→ **Esercizio 1**:
Per ciascuna affermazione indica se è in accordo con il testo sulla ballata Edward. Rispondi sì o no e cita alla lettera le parole del testo che lo decidono.
(a) Le Reliques of Ancient English Poetry di Thomas Percy risalgono al 1765.
(b) La ballata è scritta nell'inglese di Scozia.
(c) In questa versione è il padre a spingere il figlio a uccidere la madre.
→ **Esercizio 2**: Trascrivi fedelmente il brano del testo sulla ballata Edward che inizia con "Il testo più" e finisce con "tra due fratelli.".

→ **Testo del documento**:
┄┄┄┄┄┄

LA VERSIONE INGLESE: EDWARD

Child ballad#13B

Il testo più famoso di Edward è quello pubblicato nelle Reliques of Ancient English Poetry di Thomas Percy (1765, I, 53) per mezzo di Sir David Dalrymple, e fu probabilmente lo stesso Percy ad introdurre le grafie anticheggianti quhy (per why), ze, zour (per ye, your) per aggiungere una patina di antichità “a tavolino”. La lingua della ballata è l’inglese di Scozia (Lallans). Qui è la madre che istiga il figlio a uccidere il marito e tuttavia la versione si presenta più come un’anomalia rispetto alla storia originaria e più antica che parla della discordia tra due fratelli.

ASCOLTA Old Blind Dogs

Child ballad#13B
Why does your brand sae drap wi’ bluid
Young Edward, oh young Edward?
Why does your brand sae drap wi’ bluid
And why sae sad gang ye O?
I hae killed my hawk sae guid
My dear mither, my dear mither
I hae killed my hawk sae guid
And I had nae mair but he
O
Your hawkis bluid was nevir sae reid
Young Edward, oh young Edward
Your hawkis bluid was nevir sae reid
Sum other dule ye drie
OI hae killed my reid-roan steed
My dear mither, my dear mither
I hae killed my reid-roan steed
That was erst sae fair and free
O
Your steed was auld, and ye hae gat mair
Young Edward, oh young Edward
Your steed was auld, and ye hae gat mair
Sum other dule ye drie
OI hae killed my faither dear
My dear mither, my dear mither
I hae killed my faither dear
Alas and wae is me
O
So whatten penance wul ye drie for that
Young Edward, oh young Edward?

┄┄┄┄┄┄

→ **Righe di dati**:
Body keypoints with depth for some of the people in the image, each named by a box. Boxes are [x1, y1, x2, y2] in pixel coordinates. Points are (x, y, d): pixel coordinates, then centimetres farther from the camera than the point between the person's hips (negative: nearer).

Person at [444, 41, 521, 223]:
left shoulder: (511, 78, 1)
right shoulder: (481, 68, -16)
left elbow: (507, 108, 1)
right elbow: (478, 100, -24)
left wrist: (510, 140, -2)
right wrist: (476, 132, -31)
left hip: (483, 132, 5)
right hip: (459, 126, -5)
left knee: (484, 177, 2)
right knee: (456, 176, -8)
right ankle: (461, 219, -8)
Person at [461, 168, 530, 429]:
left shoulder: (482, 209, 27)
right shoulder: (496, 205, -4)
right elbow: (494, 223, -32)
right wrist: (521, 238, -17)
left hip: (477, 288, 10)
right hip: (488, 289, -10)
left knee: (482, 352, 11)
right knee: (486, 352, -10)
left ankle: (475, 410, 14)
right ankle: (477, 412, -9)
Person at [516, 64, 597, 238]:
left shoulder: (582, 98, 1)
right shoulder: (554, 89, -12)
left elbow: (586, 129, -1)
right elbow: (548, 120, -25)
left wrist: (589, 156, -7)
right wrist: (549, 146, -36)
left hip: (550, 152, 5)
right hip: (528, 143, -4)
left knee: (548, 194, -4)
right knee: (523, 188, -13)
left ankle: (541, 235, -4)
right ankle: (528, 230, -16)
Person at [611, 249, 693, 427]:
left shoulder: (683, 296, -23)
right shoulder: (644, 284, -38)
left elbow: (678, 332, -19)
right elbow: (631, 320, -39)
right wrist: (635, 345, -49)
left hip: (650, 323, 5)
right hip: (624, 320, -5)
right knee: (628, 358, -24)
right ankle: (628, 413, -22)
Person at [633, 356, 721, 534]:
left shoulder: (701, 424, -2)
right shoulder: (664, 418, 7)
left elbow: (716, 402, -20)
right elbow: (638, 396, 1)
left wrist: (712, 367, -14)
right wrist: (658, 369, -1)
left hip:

┄┄┄┄┄┄

→ **Soluzione 1**:
(a) Sì: "Reliques of Ancient English Poetry di Thomas Percy (1765, I, 53)"
(b) Sì: "La lingua della ballata è l’inglese di Scozia (Lallans)"
(c) No: "Qui è la madre che istiga il figlio a uccidere il marito"

→ **Soluzione 2**:
Il testo più famoso di Edward è quello pubblicato nelle Reliques of Ancient English Poetry di Thomas Percy (1765, I, 53) per mezzo di Sir David Dalrymple, e fu probabilmente lo stesso Percy ad introdurre le grafie anticheggianti quhy (per why), ze, zour (per ye, your) per aggiungere una patina di antichità “a tavolino”. La lingua della ballata è l’inglese di Scozia (Lallans). Qui è la madre che istiga il figlio a uccidere il marito e tuttavia la versione si presenta più come un’anomalia rispetto alla storia originaria e più antica che parla della discordia tra due fratelli.